The allure of sports and competition is a phenomenon that dates back to the days of the gladiators in ancient Rome, or the first Olympic Games in Greece more than 12 centuries ago.
There is excitement, anticipation, and sometimes agony in a mere matter of seconds in any sport. The attachments that human beings form to particular sports, or teams, or even players, are powerful and enduring. What drives our love of a sport or particular team can largely be tied to one phenomenon: memories.
As Cesare Pavese once said, we do not remember days; we remember moments. Moments from our past create memories, and these memories carry history and meaning for us.
Baseball is one of those memories that provides many of us with a journey back to days of record-breaking seasons or playing stickball with your buddies in the middle of the street.
Baseball was always central to my family when I was a child.
My first memory of baseball was sitting with my dad in Busch Stadium watching the St. Louis Cardinals battle the Milwaukee Brewers in the World Series of 1982. I remember being delighted watching Ozzie Smith do backflips as the Cardinals endearing shortstop. The stadium was alive with fans who were ensconced in red and full of enthusiasm for their home team.
It was a great time to be a baseball fan, kind of like now.
An air conditioner and a tree. These were two of the bases that my brother and his neighborhood friends used to create a baseball field in our Virginia backyard when we were kids.
At six years old, my brother had developed a love for all things baseball, to not just include games in the backyard, but an indescribable adoration for the Baltimore Orioles, and more specifically, Cal Ripken. Over the years, his bedroom walls were covered with “Iron Man’s” stats, along with news articles celebrating his record-breaking streak of most consecutive games played, which reached 2,131 in 1995.

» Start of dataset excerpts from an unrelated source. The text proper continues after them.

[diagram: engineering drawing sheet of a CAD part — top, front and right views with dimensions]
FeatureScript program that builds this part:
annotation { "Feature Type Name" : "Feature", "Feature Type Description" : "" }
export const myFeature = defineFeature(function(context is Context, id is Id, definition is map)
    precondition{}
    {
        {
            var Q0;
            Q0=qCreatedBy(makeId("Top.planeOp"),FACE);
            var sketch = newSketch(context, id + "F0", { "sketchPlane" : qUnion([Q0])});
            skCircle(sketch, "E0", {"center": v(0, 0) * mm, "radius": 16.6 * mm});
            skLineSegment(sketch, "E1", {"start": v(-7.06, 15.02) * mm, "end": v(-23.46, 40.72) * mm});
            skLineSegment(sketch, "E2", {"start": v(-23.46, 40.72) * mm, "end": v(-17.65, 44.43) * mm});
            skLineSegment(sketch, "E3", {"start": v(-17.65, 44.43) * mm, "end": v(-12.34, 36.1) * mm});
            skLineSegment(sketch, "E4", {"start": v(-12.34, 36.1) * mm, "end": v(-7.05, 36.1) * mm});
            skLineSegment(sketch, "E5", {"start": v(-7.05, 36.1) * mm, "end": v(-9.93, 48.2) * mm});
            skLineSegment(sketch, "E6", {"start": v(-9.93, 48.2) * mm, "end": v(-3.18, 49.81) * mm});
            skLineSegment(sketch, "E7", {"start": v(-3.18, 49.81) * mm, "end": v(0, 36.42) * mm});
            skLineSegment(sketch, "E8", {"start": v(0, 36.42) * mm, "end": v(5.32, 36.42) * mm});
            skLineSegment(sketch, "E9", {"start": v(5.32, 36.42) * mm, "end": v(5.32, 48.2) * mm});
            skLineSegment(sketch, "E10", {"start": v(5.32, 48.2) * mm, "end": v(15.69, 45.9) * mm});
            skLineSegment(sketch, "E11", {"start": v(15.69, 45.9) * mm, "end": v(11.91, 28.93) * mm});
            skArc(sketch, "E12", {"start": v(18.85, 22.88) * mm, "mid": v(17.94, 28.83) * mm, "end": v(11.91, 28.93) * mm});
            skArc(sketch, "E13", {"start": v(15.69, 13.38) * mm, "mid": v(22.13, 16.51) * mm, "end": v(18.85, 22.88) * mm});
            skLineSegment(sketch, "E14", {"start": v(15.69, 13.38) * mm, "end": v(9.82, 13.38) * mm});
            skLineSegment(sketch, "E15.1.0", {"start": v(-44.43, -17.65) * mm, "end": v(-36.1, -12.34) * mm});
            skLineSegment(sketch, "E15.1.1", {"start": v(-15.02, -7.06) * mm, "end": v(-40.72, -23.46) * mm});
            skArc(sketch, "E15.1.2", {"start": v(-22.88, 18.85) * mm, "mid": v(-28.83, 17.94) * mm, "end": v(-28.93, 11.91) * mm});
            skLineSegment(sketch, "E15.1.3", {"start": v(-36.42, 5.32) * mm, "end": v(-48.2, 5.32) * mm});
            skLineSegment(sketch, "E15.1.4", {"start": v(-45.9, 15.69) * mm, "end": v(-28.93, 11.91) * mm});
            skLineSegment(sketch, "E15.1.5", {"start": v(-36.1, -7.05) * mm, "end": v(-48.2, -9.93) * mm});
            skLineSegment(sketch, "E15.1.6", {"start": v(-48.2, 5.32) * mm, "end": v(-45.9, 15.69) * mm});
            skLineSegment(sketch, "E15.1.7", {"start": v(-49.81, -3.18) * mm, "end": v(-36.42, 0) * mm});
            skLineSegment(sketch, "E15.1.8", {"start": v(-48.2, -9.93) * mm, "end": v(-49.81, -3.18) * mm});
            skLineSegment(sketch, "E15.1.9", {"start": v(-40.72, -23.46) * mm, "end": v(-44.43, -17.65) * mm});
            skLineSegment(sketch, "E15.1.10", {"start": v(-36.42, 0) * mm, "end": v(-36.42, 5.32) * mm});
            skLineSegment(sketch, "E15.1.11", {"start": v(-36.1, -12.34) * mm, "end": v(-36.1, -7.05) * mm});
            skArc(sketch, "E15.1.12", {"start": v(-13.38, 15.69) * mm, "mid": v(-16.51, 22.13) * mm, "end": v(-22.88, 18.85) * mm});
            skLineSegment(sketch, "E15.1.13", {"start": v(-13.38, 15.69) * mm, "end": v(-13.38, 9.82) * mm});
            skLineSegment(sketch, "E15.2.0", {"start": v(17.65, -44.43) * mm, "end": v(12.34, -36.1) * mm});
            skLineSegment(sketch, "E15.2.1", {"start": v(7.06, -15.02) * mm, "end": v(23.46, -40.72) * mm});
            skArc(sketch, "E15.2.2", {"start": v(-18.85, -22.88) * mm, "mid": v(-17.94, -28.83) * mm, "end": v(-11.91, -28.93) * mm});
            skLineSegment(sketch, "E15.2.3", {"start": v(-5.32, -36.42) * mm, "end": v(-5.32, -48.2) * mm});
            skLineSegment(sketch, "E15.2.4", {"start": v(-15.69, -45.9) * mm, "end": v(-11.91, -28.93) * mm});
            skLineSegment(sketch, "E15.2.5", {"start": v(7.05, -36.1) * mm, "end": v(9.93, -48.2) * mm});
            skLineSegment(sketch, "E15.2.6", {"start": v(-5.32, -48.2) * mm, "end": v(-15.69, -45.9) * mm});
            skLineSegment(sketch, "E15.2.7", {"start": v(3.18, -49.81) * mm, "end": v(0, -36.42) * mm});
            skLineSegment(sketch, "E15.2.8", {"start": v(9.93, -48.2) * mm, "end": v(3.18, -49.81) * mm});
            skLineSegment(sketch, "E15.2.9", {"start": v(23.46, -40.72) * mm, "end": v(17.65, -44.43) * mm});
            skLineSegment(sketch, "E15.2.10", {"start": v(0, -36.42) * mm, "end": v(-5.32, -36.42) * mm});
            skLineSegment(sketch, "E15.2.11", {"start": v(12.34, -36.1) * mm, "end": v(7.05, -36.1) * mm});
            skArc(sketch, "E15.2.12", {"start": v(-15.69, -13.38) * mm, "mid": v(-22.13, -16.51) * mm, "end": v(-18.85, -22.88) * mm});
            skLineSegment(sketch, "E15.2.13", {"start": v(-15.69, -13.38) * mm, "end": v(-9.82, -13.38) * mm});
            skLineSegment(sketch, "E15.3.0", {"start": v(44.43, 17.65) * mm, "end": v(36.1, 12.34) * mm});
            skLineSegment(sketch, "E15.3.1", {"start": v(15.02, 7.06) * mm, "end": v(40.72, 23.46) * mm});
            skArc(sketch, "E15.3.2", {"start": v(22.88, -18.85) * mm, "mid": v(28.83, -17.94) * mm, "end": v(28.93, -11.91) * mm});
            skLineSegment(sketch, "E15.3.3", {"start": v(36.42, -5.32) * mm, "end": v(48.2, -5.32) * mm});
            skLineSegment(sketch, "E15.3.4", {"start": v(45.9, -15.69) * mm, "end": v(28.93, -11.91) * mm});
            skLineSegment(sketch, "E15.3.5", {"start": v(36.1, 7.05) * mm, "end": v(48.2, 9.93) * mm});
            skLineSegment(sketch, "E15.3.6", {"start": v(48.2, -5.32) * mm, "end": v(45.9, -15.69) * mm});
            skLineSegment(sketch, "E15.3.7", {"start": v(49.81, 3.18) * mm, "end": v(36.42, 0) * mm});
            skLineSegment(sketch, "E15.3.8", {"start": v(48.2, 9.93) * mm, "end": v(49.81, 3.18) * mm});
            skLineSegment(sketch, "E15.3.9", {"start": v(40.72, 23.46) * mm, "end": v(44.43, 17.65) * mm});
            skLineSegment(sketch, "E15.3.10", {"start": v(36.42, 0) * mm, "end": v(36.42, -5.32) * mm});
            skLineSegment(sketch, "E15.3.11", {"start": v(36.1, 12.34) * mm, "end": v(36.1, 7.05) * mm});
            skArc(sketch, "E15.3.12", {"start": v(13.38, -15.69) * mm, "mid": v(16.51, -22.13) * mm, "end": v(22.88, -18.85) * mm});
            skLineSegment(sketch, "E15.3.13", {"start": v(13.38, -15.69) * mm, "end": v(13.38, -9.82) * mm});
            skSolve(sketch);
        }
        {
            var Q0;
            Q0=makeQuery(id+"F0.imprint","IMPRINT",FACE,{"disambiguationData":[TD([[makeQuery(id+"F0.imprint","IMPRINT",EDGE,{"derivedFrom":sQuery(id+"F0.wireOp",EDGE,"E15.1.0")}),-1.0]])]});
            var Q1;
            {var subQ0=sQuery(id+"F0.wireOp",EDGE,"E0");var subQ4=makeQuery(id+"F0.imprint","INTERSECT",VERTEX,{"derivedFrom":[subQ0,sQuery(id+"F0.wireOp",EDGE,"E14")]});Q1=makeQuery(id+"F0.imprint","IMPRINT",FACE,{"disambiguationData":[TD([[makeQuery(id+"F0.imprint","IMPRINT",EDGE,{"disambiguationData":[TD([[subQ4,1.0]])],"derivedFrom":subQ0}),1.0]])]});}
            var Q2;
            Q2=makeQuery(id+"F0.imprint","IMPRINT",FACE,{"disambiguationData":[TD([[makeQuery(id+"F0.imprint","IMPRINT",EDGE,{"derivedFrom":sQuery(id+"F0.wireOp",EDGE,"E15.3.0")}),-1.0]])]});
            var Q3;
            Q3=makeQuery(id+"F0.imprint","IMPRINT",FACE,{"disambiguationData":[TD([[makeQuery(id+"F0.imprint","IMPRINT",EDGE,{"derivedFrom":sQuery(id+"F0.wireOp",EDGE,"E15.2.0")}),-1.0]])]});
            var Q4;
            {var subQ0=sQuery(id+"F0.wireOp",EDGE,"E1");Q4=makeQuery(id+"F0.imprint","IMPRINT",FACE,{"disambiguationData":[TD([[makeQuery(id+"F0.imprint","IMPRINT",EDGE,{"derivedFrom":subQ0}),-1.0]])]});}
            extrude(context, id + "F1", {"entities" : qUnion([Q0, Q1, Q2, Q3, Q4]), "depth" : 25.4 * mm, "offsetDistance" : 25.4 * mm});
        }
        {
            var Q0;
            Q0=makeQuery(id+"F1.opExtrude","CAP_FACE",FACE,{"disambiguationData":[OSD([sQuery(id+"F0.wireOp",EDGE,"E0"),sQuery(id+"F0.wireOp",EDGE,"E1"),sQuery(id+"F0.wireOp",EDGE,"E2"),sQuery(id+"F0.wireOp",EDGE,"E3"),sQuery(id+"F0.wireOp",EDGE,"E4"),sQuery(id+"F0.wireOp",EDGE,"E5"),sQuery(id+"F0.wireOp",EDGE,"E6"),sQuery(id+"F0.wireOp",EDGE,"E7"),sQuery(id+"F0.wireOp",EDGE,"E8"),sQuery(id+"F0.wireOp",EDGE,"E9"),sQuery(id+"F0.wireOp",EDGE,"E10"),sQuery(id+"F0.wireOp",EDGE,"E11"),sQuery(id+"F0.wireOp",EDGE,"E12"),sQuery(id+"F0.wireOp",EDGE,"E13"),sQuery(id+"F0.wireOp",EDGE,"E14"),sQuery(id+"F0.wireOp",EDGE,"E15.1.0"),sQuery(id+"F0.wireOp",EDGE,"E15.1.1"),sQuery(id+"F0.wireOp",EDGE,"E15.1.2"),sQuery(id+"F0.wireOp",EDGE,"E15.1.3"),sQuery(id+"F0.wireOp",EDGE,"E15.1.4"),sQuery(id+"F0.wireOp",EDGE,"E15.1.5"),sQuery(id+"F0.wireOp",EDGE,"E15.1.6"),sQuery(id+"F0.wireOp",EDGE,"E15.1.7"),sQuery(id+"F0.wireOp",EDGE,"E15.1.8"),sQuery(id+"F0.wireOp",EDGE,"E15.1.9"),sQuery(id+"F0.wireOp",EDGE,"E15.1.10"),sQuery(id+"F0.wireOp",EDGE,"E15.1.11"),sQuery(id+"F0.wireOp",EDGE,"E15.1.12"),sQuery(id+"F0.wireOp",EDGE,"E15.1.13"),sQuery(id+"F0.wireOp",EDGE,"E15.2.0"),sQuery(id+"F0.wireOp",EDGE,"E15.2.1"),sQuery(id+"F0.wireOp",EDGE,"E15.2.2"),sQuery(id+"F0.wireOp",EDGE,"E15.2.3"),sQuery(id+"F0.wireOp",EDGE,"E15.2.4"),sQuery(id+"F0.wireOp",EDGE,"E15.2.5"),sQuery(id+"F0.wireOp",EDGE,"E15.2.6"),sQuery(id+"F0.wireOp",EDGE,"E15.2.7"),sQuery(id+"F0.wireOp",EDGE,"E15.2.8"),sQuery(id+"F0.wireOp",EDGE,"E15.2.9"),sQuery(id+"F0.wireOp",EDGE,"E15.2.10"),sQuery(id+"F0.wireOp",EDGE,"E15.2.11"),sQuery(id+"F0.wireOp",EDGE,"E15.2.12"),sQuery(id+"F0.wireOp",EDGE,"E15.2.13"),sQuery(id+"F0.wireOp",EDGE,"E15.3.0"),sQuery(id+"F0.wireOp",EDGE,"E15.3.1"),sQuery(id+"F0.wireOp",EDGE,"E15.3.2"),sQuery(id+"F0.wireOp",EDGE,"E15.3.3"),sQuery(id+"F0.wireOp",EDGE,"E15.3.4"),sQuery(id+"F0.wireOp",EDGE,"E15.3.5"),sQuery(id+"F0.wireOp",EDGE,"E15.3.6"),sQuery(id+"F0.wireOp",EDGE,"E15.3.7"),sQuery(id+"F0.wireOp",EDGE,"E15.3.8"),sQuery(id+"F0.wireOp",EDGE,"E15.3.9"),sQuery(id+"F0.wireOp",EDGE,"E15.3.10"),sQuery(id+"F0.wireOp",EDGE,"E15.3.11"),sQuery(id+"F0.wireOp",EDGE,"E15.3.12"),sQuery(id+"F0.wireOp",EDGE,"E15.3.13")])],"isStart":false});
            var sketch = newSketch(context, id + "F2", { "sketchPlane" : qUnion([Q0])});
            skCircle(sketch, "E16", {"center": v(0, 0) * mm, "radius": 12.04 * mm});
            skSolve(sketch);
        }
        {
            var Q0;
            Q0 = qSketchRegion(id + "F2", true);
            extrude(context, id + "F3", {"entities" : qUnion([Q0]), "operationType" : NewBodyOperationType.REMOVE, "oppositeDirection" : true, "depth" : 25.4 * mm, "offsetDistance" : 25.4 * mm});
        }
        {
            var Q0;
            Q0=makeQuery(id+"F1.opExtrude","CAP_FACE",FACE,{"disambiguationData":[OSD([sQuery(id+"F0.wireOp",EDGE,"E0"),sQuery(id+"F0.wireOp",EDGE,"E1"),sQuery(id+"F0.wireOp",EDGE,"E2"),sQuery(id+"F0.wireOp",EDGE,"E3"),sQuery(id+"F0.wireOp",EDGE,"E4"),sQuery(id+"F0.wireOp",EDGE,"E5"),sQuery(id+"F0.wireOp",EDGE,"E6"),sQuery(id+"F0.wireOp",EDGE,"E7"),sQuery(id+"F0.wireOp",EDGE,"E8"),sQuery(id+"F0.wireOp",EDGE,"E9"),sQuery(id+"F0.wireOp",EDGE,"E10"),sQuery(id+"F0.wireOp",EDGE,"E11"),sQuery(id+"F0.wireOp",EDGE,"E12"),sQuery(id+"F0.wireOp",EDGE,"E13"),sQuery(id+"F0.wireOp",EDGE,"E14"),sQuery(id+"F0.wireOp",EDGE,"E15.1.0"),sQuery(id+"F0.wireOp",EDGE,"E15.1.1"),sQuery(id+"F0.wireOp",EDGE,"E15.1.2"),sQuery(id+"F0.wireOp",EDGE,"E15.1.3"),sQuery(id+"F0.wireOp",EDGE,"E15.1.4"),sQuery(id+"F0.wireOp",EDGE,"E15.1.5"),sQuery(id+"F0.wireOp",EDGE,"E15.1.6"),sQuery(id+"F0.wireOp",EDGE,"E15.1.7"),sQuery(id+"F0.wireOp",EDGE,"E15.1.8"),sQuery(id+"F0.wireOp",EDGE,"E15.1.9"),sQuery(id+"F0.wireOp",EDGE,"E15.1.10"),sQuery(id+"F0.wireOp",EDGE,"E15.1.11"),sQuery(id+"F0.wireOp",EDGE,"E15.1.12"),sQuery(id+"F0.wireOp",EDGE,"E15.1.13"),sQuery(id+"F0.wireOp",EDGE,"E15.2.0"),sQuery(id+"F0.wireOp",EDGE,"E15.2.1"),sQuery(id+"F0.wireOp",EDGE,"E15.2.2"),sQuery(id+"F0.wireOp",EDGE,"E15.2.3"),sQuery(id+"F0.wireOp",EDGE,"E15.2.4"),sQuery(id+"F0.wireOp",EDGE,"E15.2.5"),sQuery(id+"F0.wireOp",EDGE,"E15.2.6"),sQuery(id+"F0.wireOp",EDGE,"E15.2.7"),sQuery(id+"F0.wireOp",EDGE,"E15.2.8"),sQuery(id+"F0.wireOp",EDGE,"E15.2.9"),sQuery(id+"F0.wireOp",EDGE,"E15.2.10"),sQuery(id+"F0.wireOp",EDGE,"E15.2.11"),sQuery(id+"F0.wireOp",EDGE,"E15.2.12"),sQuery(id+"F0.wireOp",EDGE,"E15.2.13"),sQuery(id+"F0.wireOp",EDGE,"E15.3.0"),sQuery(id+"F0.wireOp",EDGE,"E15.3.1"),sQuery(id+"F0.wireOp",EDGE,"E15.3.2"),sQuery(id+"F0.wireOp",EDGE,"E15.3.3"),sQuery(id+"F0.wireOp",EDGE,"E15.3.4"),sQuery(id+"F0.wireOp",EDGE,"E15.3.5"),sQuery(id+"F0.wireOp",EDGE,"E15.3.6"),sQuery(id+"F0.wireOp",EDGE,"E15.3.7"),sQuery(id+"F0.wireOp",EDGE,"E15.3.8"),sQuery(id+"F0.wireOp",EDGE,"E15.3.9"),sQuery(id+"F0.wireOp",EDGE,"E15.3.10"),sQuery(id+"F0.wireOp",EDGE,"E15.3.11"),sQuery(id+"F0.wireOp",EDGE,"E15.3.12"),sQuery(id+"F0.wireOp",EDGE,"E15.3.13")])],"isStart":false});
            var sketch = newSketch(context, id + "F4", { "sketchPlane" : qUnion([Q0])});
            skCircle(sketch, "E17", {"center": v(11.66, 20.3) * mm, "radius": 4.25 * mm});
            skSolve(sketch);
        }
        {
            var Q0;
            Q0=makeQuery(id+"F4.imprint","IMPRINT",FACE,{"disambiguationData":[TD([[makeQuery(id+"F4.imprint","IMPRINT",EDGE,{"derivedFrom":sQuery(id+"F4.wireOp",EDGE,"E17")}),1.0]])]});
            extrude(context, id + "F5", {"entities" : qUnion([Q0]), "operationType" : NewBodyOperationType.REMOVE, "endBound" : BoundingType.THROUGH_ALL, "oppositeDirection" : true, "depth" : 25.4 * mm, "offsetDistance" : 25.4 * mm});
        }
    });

For my brother and his friends, weekend or summer afternoons were spent running the “bases” and trying to avoid knocking out anyone’s house windows with a wayward ball.
Time gives us perspective, and although I didn’t think much of their baseball at the time, I was reminded of the memory of those moments a few weeks ago when I attended my brother’s wedding. As I watched my now-adult brother, the groom, and his two childhood backyard baseball friends, his groomsmen, I was struck by how time changes but memories remain. Despite their tux-adorned presence at the altar, I can truly only remember them as eager young ballplayers enjoying the season of summer and idolizing the men who they watched on TV running around real bases. The relationships that were formed around backyard home runs more than 30 years ago remain and remind us of the power of fun, competition and teamwork.
It goes without question that a World Series championship won by the Royals would be spectacular. It would certainly be won with considerable effort and deliver long-awaited justice to a team and a town that is undeniably ready.
Whatever the outcome, I’d like to think that this week there is a father and daughter attending one of the championship games or a group of young kids deciding where the best bases would be in their backyard. Moments and memories are what sports are made of. How will you remember these glorious moments of baseball in the fall of 2014?